Many of the materials that are used as electrocatalysts, such as LSM, SSC, etc., have low electronic conductivity relative to metals, and a porous layer of such materials possesses even lower conductivity. In conventional cathode structures, the cathode is relatively thick (˜25-50 μm) and causes undesirable resistive power losses (higher total cell resistance). Reduction of the thickness of the high-resistance portion of the cathode structure can therefore significantly increase the efficiency of the cell.

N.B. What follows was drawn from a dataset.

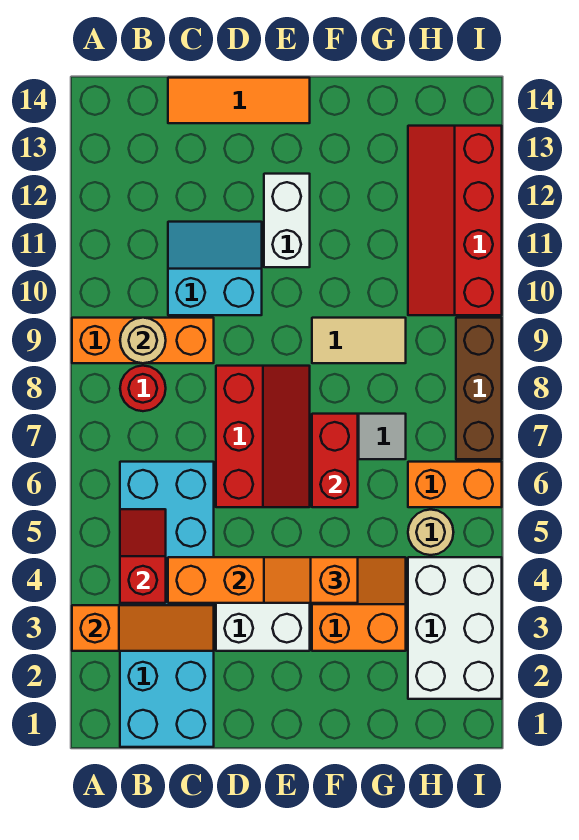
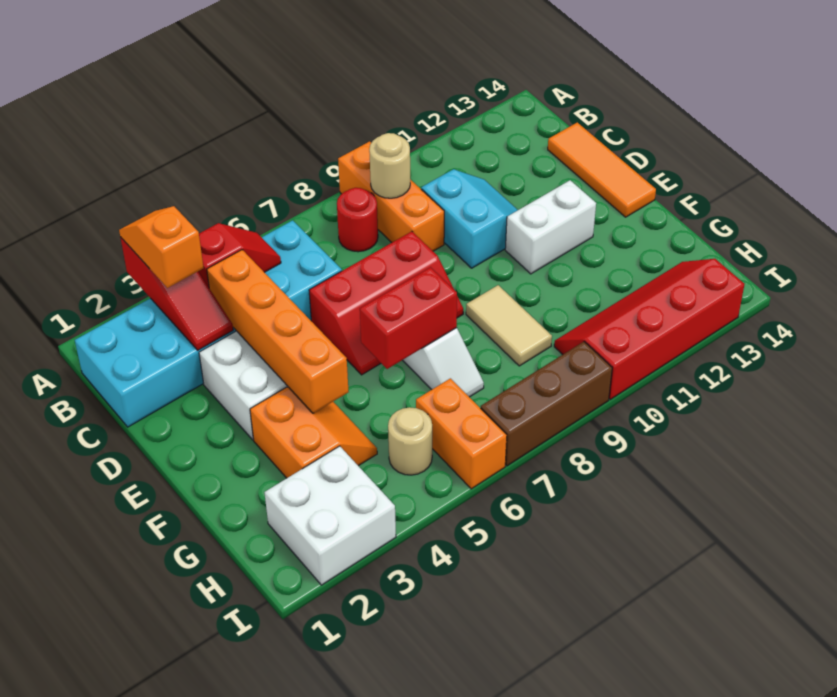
orange 1x3 slope [72,605,214,651] -> red 1x3 slope [120,237,233,350]
orange 1x2 slope [264,557,358,603] -> orange 1x2 slope moved to [119,206,204,288]
white 2x3 brick [408,557,502,699] -> white 2x2 brick [264,446,396,585]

Known methods used to increase the spatial extent of the TPB include enhancing the surface area of the dense electrolyte. This may be done by roughening the surface by sintering electrolyte particles onto the surface or sintering a thick porous coating of electrolyte material onto the surface, thus increasing the total area of the electrolyte available to form the TPB. These methods may also increase the adhesion of the electrocatalyst as well as the current collector layer. However roughening the surface of the electrolyte results in only a minor increase in the surface area, and sintering a thick porous layer to the electrolyte surface requires using pore-formers, such as graphite particles, and generally results in relatively low porosity, high tortuosity, and many grain boundaries within the structure, all of which reduce the efficiency of the cell. In particular, it is known that a porous ion conductor which has a thickness large relative to the grain size has a decreased effective ion conductivity, indicating again that a reduction of the thickness of the cathode structure would be advantageous.